▶ _DATA FOR PROCESSING_:

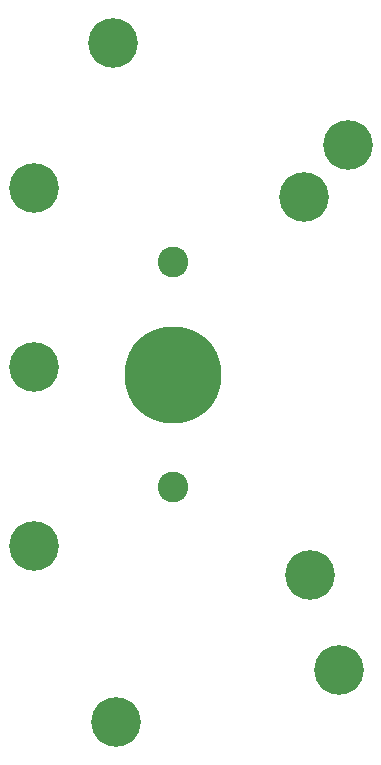
<source format=gbs>
G04 #@! TF.GenerationSoftware,KiCad,Pcbnew,(6.0.0)*
G04 #@! TF.CreationDate,2021-12-31T23:16:07+08:00*
G04 #@! TF.ProjectId,Trackpoint buttons,54726163-6b70-46f6-996e-742062757474,rev?*
G04 #@! TF.SameCoordinates,Original*
G04 #@! TF.FileFunction,Soldermask,Bot*
G04 #@! TF.FilePolarity,Negative*
%FSLAX46Y46*%
G04 Gerber Fmt 4.6, Leading zero omitted, Abs format (unit mm)*
G04 Created by KiCad (PCBNEW (6.0.0)) date 2021-12-31 23:16:07*
%MOMM*%
%LPD*%
G01*
G04 APERTURE LIST*
%ADD10C,4.200000*%
%ADD11C,2.600000*%
%ADD12C,8.200000*%
G04 APERTURE END LIST*
D10*
X65770000Y-73910000D03*
X65770000Y-43640000D03*
X65770000Y-58775000D03*
X89160000Y-76420000D03*
X88660000Y-44370000D03*
X91574880Y-84427500D03*
D11*
X77574880Y-49912500D03*
D12*
X77574880Y-59412500D03*
D11*
X77574880Y-68912500D03*
D10*
X72734880Y-88827500D03*
X72504880Y-31347500D03*
X92334880Y-40000000D03*
M02*

</source>
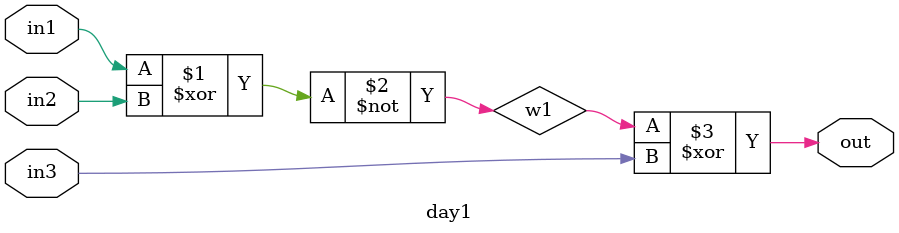
<source format=v>
module day1( input in1,
                   in2,
                   in3,
            output out);
wire w1;
  xnor a1(w1,in1,in2);
  xor a2(out,w1,in3);
endmodule


</source>
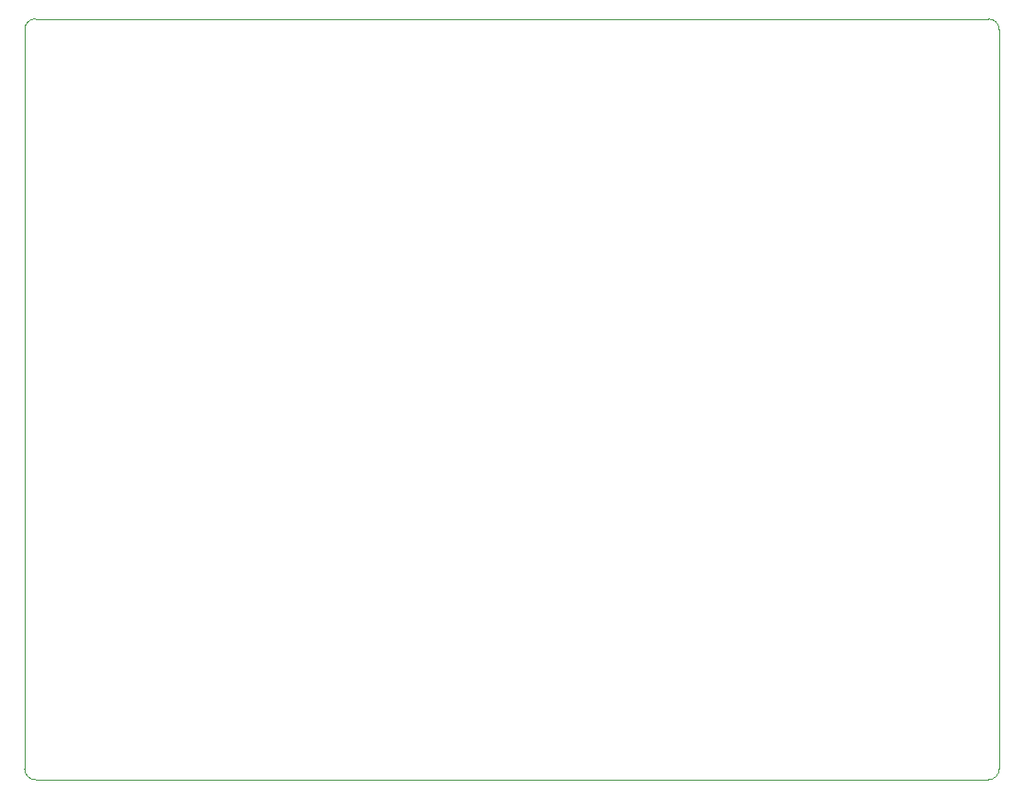
<source format=gm1>
%TF.GenerationSoftware,KiCad,Pcbnew,(5.1.12)-1*%
%TF.CreationDate,2021-11-30T03:04:48-08:00*%
%TF.ProjectId,orthodox_v2,6f727468-6f64-46f7-985f-76322e6b6963,rev?*%
%TF.SameCoordinates,Original*%
%TF.FileFunction,Profile,NP*%
%FSLAX46Y46*%
G04 Gerber Fmt 4.6, Leading zero omitted, Abs format (unit mm)*
G04 Created by KiCad (PCBNEW (5.1.12)-1) date 2021-11-30 03:04:48*
%MOMM*%
%LPD*%
G01*
G04 APERTURE LIST*
%TA.AperFunction,Profile*%
%ADD10C,0.050000*%
%TD*%
G04 APERTURE END LIST*
D10*
X191261000Y-136149900D02*
X191261000Y-138455400D01*
X191261000Y-138455400D02*
G75*
G02*
X190261000Y-139455400I-1000000J0D01*
G01*
X101261000Y-136149900D02*
X101257100Y-138455400D01*
X102257100Y-139455400D02*
G75*
G02*
X101257100Y-138455400I0J1000000D01*
G01*
X102257100Y-139455400D02*
X190261000Y-139455400D01*
X190261000Y-69149900D02*
G75*
G02*
X191261000Y-70149900I0J-1000000D01*
G01*
X101261000Y-70149900D02*
G75*
G02*
X102261000Y-69149900I1000000J0D01*
G01*
X189761000Y-69149900D02*
X190261000Y-69149900D01*
X102761000Y-69149900D02*
X102261000Y-69149900D01*
X101261000Y-136149900D02*
X101261000Y-70149900D01*
X191261000Y-70149900D02*
X191261000Y-136149900D01*
X102761000Y-69149900D02*
X189761000Y-69149900D01*
M02*

</source>
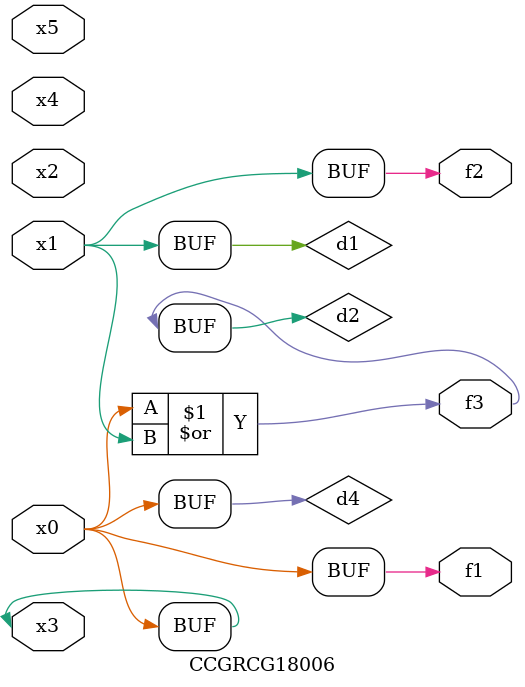
<source format=v>
module CCGRCG18006(
	input x0, x1, x2, x3, x4, x5,
	output f1, f2, f3
);

	wire d1, d2, d3, d4;

	and (d1, x1);
	or (d2, x0, x1);
	nand (d3, x0, x5);
	buf (d4, x0, x3);
	assign f1 = d4;
	assign f2 = d1;
	assign f3 = d2;
endmodule

</source>
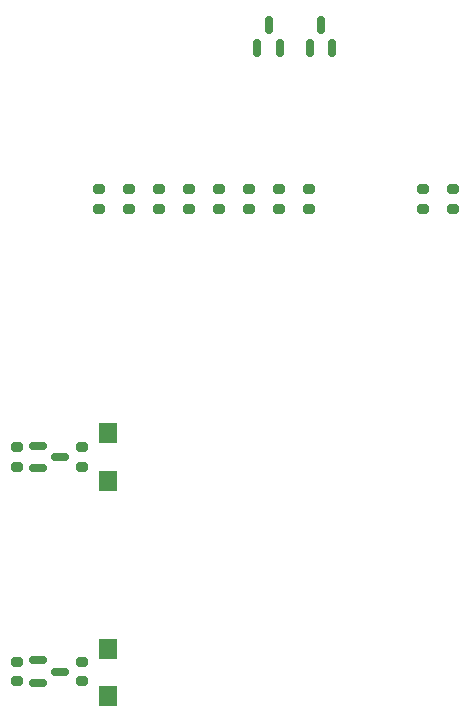
<source format=gbp>
G04 #@! TF.GenerationSoftware,KiCad,Pcbnew,(6.99.0-2225-g61f71e0814)*
G04 #@! TF.CreationDate,2022-08-09T19:58:20+07:00*
G04 #@! TF.ProjectId,Training_Based,54726169-6e69-46e6-975f-42617365642e,rev?*
G04 #@! TF.SameCoordinates,Original*
G04 #@! TF.FileFunction,Paste,Bot*
G04 #@! TF.FilePolarity,Positive*
%FSLAX46Y46*%
G04 Gerber Fmt 4.6, Leading zero omitted, Abs format (unit mm)*
G04 Created by KiCad (PCBNEW (6.99.0-2225-g61f71e0814)) date 2022-08-09 19:58:20*
%MOMM*%
%LPD*%
G01*
G04 APERTURE LIST*
G04 Aperture macros list*
%AMRoundRect*
0 Rectangle with rounded corners*
0 $1 Rounding radius*
0 $2 $3 $4 $5 $6 $7 $8 $9 X,Y pos of 4 corners*
0 Add a 4 corners polygon primitive as box body*
4,1,4,$2,$3,$4,$5,$6,$7,$8,$9,$2,$3,0*
0 Add four circle primitives for the rounded corners*
1,1,$1+$1,$2,$3*
1,1,$1+$1,$4,$5*
1,1,$1+$1,$6,$7*
1,1,$1+$1,$8,$9*
0 Add four rect primitives between the rounded corners*
20,1,$1+$1,$2,$3,$4,$5,0*
20,1,$1+$1,$4,$5,$6,$7,0*
20,1,$1+$1,$6,$7,$8,$9,0*
20,1,$1+$1,$8,$9,$2,$3,0*%
G04 Aperture macros list end*
%ADD10RoundRect,0.200000X0.275000X-0.200000X0.275000X0.200000X-0.275000X0.200000X-0.275000X-0.200000X0*%
%ADD11RoundRect,0.150000X-0.587500X-0.150000X0.587500X-0.150000X0.587500X0.150000X-0.587500X0.150000X0*%
%ADD12R,1.600000X1.800000*%
%ADD13RoundRect,0.150000X0.150000X-0.587500X0.150000X0.587500X-0.150000X0.587500X-0.150000X-0.587500X0*%
%ADD14RoundRect,0.200000X-0.275000X0.200000X-0.275000X-0.200000X0.275000X-0.200000X0.275000X0.200000X0*%
G04 APERTURE END LIST*
D10*
X194895000Y-44225000D03*
X194895000Y-42575000D03*
X192355000Y-44225000D03*
X192355000Y-42575000D03*
D11*
X182112500Y-66225000D03*
X182112500Y-64325000D03*
X183987500Y-65275000D03*
D12*
X188049999Y-67249999D03*
X188049999Y-63249999D03*
D13*
X207012500Y-30587500D03*
X205112500Y-30587500D03*
X206062500Y-28712500D03*
D11*
X182112500Y-84375000D03*
X182112500Y-82475000D03*
X183987500Y-83425000D03*
D13*
X202572500Y-30587500D03*
X200672500Y-30587500D03*
X201622500Y-28712500D03*
D12*
X188049999Y-85499999D03*
X188049999Y-81499999D03*
D10*
X197435000Y-44225000D03*
X197435000Y-42575000D03*
X180300000Y-66100000D03*
X180300000Y-64450000D03*
X187275000Y-44225000D03*
X187275000Y-42575000D03*
X189815000Y-44225000D03*
X189815000Y-42575000D03*
X217240000Y-44225000D03*
X217240000Y-42575000D03*
X185800000Y-84250000D03*
X185800000Y-82600000D03*
X185800000Y-66100000D03*
X185800000Y-64450000D03*
X202515000Y-44225000D03*
X202515000Y-42575000D03*
D14*
X180300000Y-82600000D03*
X180300000Y-84250000D03*
D10*
X214700000Y-44225000D03*
X214700000Y-42575000D03*
X205055000Y-44225000D03*
X205055000Y-42575000D03*
X199975000Y-44225000D03*
X199975000Y-42575000D03*
M02*

</source>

▶ _EXERCISE PROMPT_: Transcribe every record above in full. Pictures stay out of the copy.

▶ _REPLY_:
<source format=gbs>
G04 #@! TF.GenerationSoftware,KiCad,Pcbnew,(6.0.0)*
G04 #@! TF.CreationDate,2021-12-31T23:16:07+08:00*
G04 #@! TF.ProjectId,Trackpoint buttons,54726163-6b70-46f6-996e-742062757474,rev?*
G04 #@! TF.SameCoordinates,Original*
G04 #@! TF.FileFunction,Soldermask,Bot*
G04 #@! TF.FilePolarity,Negative*
%FSLAX46Y46*%
G04 Gerber Fmt 4.6, Leading zero omitted, Abs format (unit mm)*
G04 Created by KiCad (PCBNEW (6.0.0)) date 2021-12-31 23:16:07*
%MOMM*%
%LPD*%
G01*
G04 APERTURE LIST*
%ADD10C,4.200000*%
%ADD11C,2.600000*%
%ADD12C,8.200000*%
G04 APERTURE END LIST*
D10*
X65770000Y-73910000D03*
X65770000Y-43640000D03*
X65770000Y-58775000D03*
X89160000Y-76420000D03*
X88660000Y-44370000D03*
X91574880Y-84427500D03*
D11*
X77574880Y-49912500D03*
D12*
X77574880Y-59412500D03*
D11*
X77574880Y-68912500D03*
D10*
X72734880Y-88827500D03*
X72504880Y-31347500D03*
X92334880Y-40000000D03*
M02*

</source>
<source format=v>
module day1( input in1,
                   in2,
                   in3,
            output out);
wire w1;
  xnor a1(w1,in1,in2);
  xor a2(out,w1,in3);
endmodule


</source>
<source format=gm1>
%TF.GenerationSoftware,KiCad,Pcbnew,(5.1.12)-1*%
%TF.CreationDate,2021-11-30T03:04:48-08:00*%
%TF.ProjectId,orthodox_v2,6f727468-6f64-46f7-985f-76322e6b6963,rev?*%
%TF.SameCoordinates,Original*%
%TF.FileFunction,Profile,NP*%
%FSLAX46Y46*%
G04 Gerber Fmt 4.6, Leading zero omitted, Abs format (unit mm)*
G04 Created by KiCad (PCBNEW (5.1.12)-1) date 2021-11-30 03:04:48*
%MOMM*%
%LPD*%
G01*
G04 APERTURE LIST*
%TA.AperFunction,Profile*%
%ADD10C,0.050000*%
%TD*%
G04 APERTURE END LIST*
D10*
X191261000Y-136149900D02*
X191261000Y-138455400D01*
X191261000Y-138455400D02*
G75*
G02*
X190261000Y-139455400I-1000000J0D01*
G01*
X101261000Y-136149900D02*
X101257100Y-138455400D01*
X102257100Y-139455400D02*
G75*
G02*
X101257100Y-138455400I0J1000000D01*
G01*
X102257100Y-139455400D02*
X190261000Y-139455400D01*
X190261000Y-69149900D02*
G75*
G02*
X191261000Y-70149900I0J-1000000D01*
G01*
X101261000Y-70149900D02*
G75*
G02*
X102261000Y-69149900I1000000J0D01*
G01*
X189761000Y-69149900D02*
X190261000Y-69149900D01*
X102761000Y-69149900D02*
X102261000Y-69149900D01*
X101261000Y-136149900D02*
X101261000Y-70149900D01*
X191261000Y-70149900D02*
X191261000Y-136149900D01*
X102761000Y-69149900D02*
X189761000Y-69149900D01*
M02*

</source>
<source format=v>
module CCGRCG18006(
	input x0, x1, x2, x3, x4, x5,
	output f1, f2, f3
);

	wire d1, d2, d3, d4;

	and (d1, x1);
	or (d2, x0, x1);
	nand (d3, x0, x5);
	buf (d4, x0, x3);
	assign f1 = d4;
	assign f2 = d1;
	assign f3 = d2;
endmodule

</source>
<source format=gbp>
G04 #@! TF.GenerationSoftware,KiCad,Pcbnew,(6.99.0-2225-g61f71e0814)*
G04 #@! TF.CreationDate,2022-08-09T19:58:20+07:00*
G04 #@! TF.ProjectId,Training_Based,54726169-6e69-46e6-975f-42617365642e,rev?*
G04 #@! TF.SameCoordinates,Original*
G04 #@! TF.FileFunction,Paste,Bot*
G04 #@! TF.FilePolarity,Positive*
%FSLAX46Y46*%
G04 Gerber Fmt 4.6, Leading zero omitted, Abs format (unit mm)*
G04 Created by KiCad (PCBNEW (6.99.0-2225-g61f71e0814)) date 2022-08-09 19:58:20*
%MOMM*%
%LPD*%
G01*
G04 APERTURE LIST*
G04 Aperture macros list*
%AMRoundRect*
0 Rectangle with rounded corners*
0 $1 Rounding radius*
0 $2 $3 $4 $5 $6 $7 $8 $9 X,Y pos of 4 corners*
0 Add a 4 corners polygon primitive as box body*
4,1,4,$2,$3,$4,$5,$6,$7,$8,$9,$2,$3,0*
0 Add four circle primitives for the rounded corners*
1,1,$1+$1,$2,$3*
1,1,$1+$1,$4,$5*
1,1,$1+$1,$6,$7*
1,1,$1+$1,$8,$9*
0 Add four rect primitives between the rounded corners*
20,1,$1+$1,$2,$3,$4,$5,0*
20,1,$1+$1,$4,$5,$6,$7,0*
20,1,$1+$1,$6,$7,$8,$9,0*
20,1,$1+$1,$8,$9,$2,$3,0*%
G04 Aperture macros list end*
%ADD10RoundRect,0.200000X0.275000X-0.200000X0.275000X0.200000X-0.275000X0.200000X-0.275000X-0.200000X0*%
%ADD11RoundRect,0.150000X-0.587500X-0.150000X0.587500X-0.150000X0.587500X0.150000X-0.587500X0.150000X0*%
%ADD12R,1.600000X1.800000*%
%ADD13RoundRect,0.150000X0.150000X-0.587500X0.150000X0.587500X-0.150000X0.587500X-0.150000X-0.587500X0*%
%ADD14RoundRect,0.200000X-0.275000X0.200000X-0.275000X-0.200000X0.275000X-0.200000X0.275000X0.200000X0*%
G04 APERTURE END LIST*
D10*
X194895000Y-44225000D03*
X194895000Y-42575000D03*
X192355000Y-44225000D03*
X192355000Y-42575000D03*
D11*
X182112500Y-66225000D03*
X182112500Y-64325000D03*
X183987500Y-65275000D03*
D12*
X188049999Y-67249999D03*
X188049999Y-63249999D03*
D13*
X207012500Y-30587500D03*
X205112500Y-30587500D03*
X206062500Y-28712500D03*
D11*
X182112500Y-84375000D03*
X182112500Y-82475000D03*
X183987500Y-83425000D03*
D13*
X202572500Y-30587500D03*
X200672500Y-30587500D03*
X201622500Y-28712500D03*
D12*
X188049999Y-85499999D03*
X188049999Y-81499999D03*
D10*
X197435000Y-44225000D03*
X197435000Y-42575000D03*
X180300000Y-66100000D03*
X180300000Y-64450000D03*
X187275000Y-44225000D03*
X187275000Y-42575000D03*
X189815000Y-44225000D03*
X189815000Y-42575000D03*
X217240000Y-44225000D03*
X217240000Y-42575000D03*
X185800000Y-84250000D03*
X185800000Y-82600000D03*
X185800000Y-66100000D03*
X185800000Y-64450000D03*
X202515000Y-44225000D03*
X202515000Y-42575000D03*
D14*
X180300000Y-82600000D03*
X180300000Y-84250000D03*
D10*
X214700000Y-44225000D03*
X214700000Y-42575000D03*
X205055000Y-44225000D03*
X205055000Y-42575000D03*
X199975000Y-44225000D03*
X199975000Y-42575000D03*
M02*

</source>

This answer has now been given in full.